One of the most common arguments against a drilling-trigger for Lusi is the misbelief that things such as mud volcanoes cannot possibly be human-triggered. It is remarkably common to hear statements along the lines of ‘Lusi is a mud volcano, and mud volcanoes are natural features, therefore Lusi must be natural’, or ‘drilling has never triggered a mud volcano’. Yet, these statements are both false and illogical. Indeed, they are similar to the erroneous logic discussed in Part 2, where people have argued that Lusi must be triggered by an earthquake simply because other mud volcanoes have been triggered by earthquakes. However, as discussed in Part 2, prior natural causes for events do not preclude current human causes for the same events. Classic examples are anthropogenic climate change, as well as human-induced seismicity (sure, climate change and earthquakes happen naturally, but this does not mean they can’t also be induced by human activity).

So, have mud volcanoes been triggered previously by drilling accidents? The answer is yes – many times! Indeed, I have found at least three other examples in Indonesia alone, such as the Dieng-24 blowout in Central Java, the Gresik mud volcano (near Lusi) in 2008 and a recent mud eruption triggered by geothermal drilling in Sulawesi. Furthermore, if we consider Lusi to be simply be the escape of high pressure underground water (the water just mixes with clay en route to the surface to become mud), then there are numerous global examples of major water blowouts from wells. As mentioned above, the initial drilling-trigger models for Lusi were based on a similar, albeit smaller, series of blowouts in the Champion Field, offshore Brunei. In 1974, and again in 1979, wells being drilled in the giant Champion Field encountered unexpected highly overpressured compartments and suffered major kicks. In both cases, the blowout preventer (BOP) at the surface held, and prevented major fluid eruption at the rig site. However, the fluids flowing into the wellbore, rather than escaping to the surface, instead started flowing into a shallow normally pressured compartment, in what is known as an underground (or internal) blowout. Gradually, the flow of deep pressured water into the shallow compartment increased the pressure in the shallow compartment (think of connecting an inflated balloon to a deflated balloon via a straw – air will flow from the high pressure to low pressure until both balloons reach pressure equilibrium).  After a few days, the pressures in the shallow compartment got so high that the overlying cap rock fractured, and allowed fluid to flow to the surface (termed a surface blowout resulting from an underground blowout). In both Champion blowouts, the fluids erupted in many places along a linear zones (like in Lusi), with some eruptions up to 5 km from the responsible well. In the Champion Field, they were able to quickly use other wells, and drill more wells, to contain the pressures underground and stop the surface eruption – but the underground blowouts actually continued for about 20 years!
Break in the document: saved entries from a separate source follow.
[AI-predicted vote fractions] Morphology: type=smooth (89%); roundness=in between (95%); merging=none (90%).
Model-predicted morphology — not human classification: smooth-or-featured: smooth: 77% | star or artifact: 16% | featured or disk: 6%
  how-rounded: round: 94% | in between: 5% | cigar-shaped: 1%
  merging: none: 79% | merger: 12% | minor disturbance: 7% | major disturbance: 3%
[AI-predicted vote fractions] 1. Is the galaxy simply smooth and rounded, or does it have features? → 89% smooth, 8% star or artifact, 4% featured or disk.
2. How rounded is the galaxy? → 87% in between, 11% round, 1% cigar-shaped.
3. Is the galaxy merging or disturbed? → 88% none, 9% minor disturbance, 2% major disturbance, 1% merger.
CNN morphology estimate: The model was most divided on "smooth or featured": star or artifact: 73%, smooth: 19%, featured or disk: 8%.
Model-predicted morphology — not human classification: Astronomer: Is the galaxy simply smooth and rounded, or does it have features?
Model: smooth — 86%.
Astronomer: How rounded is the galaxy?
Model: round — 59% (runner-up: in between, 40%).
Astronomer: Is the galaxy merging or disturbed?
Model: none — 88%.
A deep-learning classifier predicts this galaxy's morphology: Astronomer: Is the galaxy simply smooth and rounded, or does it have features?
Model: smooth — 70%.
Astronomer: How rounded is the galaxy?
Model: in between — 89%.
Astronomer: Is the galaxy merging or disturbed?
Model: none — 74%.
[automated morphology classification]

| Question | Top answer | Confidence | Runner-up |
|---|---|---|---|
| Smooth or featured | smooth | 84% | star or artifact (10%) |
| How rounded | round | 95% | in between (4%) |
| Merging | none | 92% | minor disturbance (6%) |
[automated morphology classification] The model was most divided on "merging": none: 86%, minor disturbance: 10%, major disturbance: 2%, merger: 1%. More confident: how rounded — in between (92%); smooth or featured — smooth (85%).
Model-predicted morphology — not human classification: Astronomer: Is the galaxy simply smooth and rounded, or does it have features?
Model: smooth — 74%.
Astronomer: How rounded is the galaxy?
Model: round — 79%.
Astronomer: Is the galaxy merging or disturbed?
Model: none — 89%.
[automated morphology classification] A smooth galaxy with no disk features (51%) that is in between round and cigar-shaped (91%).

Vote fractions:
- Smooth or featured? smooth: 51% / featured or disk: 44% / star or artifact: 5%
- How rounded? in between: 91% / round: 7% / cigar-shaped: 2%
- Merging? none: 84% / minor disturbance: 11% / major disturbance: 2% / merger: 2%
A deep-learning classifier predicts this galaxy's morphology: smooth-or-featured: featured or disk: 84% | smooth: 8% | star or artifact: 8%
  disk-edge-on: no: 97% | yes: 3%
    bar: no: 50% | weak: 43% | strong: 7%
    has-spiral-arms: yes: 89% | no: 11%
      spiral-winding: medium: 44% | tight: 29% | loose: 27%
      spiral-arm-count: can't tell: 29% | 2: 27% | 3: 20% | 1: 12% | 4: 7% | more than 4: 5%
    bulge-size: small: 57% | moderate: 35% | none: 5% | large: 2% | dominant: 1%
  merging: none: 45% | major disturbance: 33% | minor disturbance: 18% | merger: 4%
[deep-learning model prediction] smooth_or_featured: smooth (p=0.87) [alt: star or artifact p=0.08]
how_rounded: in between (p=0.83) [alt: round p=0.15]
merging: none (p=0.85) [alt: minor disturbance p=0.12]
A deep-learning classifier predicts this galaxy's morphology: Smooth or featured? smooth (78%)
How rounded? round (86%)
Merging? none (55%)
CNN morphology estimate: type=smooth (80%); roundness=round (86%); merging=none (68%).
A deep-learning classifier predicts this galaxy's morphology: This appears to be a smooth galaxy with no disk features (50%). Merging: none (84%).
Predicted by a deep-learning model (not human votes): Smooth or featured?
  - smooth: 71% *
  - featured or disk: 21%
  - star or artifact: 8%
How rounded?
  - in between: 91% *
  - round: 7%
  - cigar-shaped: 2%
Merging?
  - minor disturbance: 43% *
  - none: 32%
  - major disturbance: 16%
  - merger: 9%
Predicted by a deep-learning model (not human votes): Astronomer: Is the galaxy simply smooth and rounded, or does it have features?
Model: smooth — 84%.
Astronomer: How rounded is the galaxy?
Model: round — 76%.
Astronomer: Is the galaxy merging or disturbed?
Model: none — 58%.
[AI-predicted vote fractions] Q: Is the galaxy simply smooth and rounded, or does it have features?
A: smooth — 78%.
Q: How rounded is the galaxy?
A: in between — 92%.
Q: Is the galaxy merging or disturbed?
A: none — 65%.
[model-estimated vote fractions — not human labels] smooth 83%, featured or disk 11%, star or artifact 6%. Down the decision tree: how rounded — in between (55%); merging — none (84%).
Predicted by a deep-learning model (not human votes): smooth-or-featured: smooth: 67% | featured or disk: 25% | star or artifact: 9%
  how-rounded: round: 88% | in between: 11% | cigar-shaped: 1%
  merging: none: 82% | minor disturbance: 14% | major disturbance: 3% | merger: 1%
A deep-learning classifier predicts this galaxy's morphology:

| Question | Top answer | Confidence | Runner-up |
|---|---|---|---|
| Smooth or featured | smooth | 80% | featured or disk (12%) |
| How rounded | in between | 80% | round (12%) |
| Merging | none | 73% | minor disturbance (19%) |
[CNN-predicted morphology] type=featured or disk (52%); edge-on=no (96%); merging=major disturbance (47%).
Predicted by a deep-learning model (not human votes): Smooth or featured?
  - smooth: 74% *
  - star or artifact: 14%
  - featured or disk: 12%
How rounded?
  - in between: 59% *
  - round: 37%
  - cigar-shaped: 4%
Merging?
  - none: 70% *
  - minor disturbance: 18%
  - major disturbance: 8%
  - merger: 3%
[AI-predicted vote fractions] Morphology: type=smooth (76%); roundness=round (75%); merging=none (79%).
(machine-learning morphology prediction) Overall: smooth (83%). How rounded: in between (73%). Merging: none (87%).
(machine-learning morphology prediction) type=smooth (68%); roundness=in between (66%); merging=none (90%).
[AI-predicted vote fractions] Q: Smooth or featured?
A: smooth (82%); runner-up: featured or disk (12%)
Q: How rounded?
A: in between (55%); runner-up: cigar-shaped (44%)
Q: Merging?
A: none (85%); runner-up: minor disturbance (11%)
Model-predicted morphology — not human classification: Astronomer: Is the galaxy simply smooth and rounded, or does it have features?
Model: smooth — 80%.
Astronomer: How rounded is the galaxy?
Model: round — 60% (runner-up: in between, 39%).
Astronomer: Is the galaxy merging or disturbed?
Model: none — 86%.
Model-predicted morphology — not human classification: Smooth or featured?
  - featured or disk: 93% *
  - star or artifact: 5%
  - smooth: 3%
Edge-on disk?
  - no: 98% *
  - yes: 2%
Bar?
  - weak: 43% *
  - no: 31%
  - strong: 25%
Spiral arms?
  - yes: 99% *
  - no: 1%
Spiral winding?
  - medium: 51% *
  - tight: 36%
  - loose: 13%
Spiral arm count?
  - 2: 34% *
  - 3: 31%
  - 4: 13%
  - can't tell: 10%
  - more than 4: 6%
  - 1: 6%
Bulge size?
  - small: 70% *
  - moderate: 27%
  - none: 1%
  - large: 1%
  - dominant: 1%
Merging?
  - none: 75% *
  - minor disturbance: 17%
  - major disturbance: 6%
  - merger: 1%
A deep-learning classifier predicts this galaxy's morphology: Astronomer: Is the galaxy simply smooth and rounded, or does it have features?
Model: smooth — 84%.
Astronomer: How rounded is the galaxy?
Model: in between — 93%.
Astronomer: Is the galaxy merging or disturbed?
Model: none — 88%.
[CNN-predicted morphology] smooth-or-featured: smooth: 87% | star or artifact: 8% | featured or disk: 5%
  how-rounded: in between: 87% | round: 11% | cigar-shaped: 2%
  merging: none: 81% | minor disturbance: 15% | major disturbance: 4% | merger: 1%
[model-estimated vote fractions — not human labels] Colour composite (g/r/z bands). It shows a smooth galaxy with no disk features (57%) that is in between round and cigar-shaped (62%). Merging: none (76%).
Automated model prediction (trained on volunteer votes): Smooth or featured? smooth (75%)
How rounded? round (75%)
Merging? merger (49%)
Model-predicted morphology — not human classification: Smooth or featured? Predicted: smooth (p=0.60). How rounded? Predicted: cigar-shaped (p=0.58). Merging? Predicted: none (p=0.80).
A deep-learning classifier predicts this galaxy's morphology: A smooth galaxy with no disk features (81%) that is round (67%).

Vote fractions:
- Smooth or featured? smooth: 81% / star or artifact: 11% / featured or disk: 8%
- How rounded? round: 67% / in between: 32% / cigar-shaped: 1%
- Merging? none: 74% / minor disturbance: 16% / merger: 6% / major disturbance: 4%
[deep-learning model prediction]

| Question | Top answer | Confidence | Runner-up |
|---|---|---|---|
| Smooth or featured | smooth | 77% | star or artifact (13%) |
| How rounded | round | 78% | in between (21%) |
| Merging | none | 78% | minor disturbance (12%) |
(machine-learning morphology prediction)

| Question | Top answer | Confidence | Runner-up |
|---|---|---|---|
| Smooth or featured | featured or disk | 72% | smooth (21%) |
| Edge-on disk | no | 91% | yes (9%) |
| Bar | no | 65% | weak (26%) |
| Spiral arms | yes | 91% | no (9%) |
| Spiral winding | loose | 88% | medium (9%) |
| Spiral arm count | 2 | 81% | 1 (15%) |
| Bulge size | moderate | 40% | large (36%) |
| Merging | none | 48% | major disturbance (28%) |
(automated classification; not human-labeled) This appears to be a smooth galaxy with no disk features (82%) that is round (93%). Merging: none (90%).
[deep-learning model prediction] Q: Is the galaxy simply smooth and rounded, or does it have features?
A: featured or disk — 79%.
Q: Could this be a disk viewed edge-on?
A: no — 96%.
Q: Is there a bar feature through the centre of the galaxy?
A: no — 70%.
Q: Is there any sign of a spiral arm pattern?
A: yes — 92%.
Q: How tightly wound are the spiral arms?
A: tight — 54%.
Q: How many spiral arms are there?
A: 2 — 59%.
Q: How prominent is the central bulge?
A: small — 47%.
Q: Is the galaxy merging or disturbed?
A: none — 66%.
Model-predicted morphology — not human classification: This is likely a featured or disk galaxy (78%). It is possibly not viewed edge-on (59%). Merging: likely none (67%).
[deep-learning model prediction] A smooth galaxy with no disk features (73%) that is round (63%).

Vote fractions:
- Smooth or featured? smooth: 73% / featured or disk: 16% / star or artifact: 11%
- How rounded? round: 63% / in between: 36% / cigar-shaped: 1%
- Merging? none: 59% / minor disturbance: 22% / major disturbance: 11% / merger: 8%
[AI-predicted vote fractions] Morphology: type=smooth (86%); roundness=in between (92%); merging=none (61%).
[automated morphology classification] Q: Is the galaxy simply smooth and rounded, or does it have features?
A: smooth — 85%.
Dieng Field mud eruptions triggered by drilling activity in Central Java, Indonesia.
Shallow seismic time-slice (essentially horizontal) of induced fractures and associated lines of eruption points generated by the Champion Field 1974 and 1979 blowouts (Tingay et al., 2003). This is just one of many examples highlighting how blowouts can also cause aligned eruption vents, as was seen in the first few days of the Lusi mud volcano.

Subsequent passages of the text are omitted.